Thanks to the development of new materials, smart windows which can automatically control heat and light passing through them may soon become a reality, shows research.
Researchers at the University of Texas at Austin are one step closer to engineering materials that would allow windows to allow light without transferring heat and, conversely, to block light while allowing heat transmission.
By allowing indoor occupants to more precisely control the energy and sunlight passing through a window, the new materials could significantly reduce costs for heating and cooling buildings.
The scientists have engineered two new advancements in electrochromic materials -- a highly selective cool mode and a warm mode -- not thought possible several years ago.

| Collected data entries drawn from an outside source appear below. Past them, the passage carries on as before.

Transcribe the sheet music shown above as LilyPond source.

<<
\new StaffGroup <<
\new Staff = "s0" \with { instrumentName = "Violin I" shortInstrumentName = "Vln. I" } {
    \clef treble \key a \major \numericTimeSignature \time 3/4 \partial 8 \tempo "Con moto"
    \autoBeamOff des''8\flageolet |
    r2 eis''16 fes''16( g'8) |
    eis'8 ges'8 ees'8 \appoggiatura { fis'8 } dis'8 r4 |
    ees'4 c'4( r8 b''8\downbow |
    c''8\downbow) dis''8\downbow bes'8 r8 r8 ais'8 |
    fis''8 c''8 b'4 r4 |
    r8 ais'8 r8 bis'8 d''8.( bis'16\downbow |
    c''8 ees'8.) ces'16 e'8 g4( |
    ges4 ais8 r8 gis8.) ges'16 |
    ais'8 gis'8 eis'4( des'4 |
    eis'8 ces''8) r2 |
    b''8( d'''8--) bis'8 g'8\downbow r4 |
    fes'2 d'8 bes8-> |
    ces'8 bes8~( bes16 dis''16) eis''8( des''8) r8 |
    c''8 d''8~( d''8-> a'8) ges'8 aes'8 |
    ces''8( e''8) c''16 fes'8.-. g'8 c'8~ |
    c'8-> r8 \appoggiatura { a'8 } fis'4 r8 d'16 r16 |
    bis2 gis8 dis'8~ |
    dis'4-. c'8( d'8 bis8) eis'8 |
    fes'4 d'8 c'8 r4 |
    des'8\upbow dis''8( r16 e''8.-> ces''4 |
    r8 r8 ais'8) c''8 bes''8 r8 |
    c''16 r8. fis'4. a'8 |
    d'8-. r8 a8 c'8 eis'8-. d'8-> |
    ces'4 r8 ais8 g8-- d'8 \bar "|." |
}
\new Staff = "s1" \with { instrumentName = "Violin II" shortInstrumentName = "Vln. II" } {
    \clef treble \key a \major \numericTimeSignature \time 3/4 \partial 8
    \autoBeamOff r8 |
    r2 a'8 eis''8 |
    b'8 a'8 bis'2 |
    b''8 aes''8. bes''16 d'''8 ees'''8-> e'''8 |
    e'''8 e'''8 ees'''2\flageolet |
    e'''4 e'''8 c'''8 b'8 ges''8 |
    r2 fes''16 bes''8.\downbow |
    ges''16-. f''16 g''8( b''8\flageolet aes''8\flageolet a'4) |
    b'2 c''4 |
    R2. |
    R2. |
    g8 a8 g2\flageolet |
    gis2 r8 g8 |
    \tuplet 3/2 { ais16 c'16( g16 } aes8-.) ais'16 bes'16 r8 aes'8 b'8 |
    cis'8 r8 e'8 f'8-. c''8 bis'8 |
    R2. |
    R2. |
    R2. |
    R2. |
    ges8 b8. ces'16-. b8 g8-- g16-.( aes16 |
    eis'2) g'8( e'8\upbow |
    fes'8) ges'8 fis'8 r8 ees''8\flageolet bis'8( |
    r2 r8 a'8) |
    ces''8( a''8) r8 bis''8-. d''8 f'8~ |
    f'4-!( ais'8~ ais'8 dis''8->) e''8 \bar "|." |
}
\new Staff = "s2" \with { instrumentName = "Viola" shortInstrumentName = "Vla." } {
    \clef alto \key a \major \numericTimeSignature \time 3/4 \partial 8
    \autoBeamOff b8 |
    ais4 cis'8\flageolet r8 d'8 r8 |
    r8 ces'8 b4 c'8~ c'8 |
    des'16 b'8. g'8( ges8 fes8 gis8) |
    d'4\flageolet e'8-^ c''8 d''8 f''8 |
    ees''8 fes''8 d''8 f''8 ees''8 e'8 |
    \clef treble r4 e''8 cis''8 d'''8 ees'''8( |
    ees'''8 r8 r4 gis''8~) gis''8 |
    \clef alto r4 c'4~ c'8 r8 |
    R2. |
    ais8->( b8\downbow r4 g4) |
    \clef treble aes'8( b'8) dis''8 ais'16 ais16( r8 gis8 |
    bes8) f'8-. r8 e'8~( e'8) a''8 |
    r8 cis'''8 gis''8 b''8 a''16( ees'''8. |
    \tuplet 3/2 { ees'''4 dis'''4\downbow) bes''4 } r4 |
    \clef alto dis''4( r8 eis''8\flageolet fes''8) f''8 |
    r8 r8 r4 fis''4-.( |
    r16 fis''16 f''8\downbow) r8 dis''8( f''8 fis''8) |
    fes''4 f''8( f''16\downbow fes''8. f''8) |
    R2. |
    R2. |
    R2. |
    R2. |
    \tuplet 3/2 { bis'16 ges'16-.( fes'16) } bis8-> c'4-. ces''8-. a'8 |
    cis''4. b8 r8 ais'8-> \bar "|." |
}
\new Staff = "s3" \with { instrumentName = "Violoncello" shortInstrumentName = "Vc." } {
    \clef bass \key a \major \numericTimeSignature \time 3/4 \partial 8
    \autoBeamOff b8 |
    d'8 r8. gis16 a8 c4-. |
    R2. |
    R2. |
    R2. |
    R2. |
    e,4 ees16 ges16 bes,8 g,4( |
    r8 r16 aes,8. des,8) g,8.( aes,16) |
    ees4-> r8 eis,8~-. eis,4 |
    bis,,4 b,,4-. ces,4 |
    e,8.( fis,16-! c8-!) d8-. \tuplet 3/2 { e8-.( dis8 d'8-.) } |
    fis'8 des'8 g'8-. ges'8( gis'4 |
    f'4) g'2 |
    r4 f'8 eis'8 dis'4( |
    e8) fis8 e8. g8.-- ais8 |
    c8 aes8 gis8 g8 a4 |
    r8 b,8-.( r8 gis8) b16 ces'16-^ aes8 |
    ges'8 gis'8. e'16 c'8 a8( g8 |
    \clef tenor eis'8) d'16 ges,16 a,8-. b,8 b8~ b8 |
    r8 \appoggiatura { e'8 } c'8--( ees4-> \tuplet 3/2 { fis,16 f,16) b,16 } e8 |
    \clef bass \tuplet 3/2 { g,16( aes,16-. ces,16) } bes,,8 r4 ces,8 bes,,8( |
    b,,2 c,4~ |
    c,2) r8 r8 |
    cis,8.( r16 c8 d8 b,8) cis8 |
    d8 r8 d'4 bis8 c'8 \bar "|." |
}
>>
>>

The cool mode material is a major step toward a commercialised product because it enables control of 90 percent of near infrared light (NIR) and 80 per cent of the visible light from the sun and takes only minutes to switch between modes.
This could help reduce energy costs for cooling buildings and homes during the summer. The researchers reported the new architecture in Nano Letters.
"We believe our new architected nanocomposite could be seen as a model material, establishing the ideal design for a dual-band electrochromic material," said lead researcher professor Delia Milliron.
"This material could be ideal for application as a smart electrochromic window for buildings," Milliron added.
In a second research paper, Milliron and her team have reported how they can achieve optical control properties in windows from a single-component film.
The concept includes a simple coating that creates a new warm mode, in which visible light can be blocked, while near-infrared light can enter.
This new setting could be most useful on a sunny winter day, when an occupant would want infrared radiation to pass into a building for warmth, but the glare from sunlight to be reduced.
In this paper, published in the Journal of the American Chemical Society, Milliron proved that a coating containing a single component - doped titania nanocrystals - could demonstrate dynamic control over the transmittance of solar radiation.
Because of two distinct charging mechanisms found at different applied voltages, this material can selectively block visible or infrared radiation.
"These two advancements show that sophisticated dynamic control of sunlight is possible," Milliron said.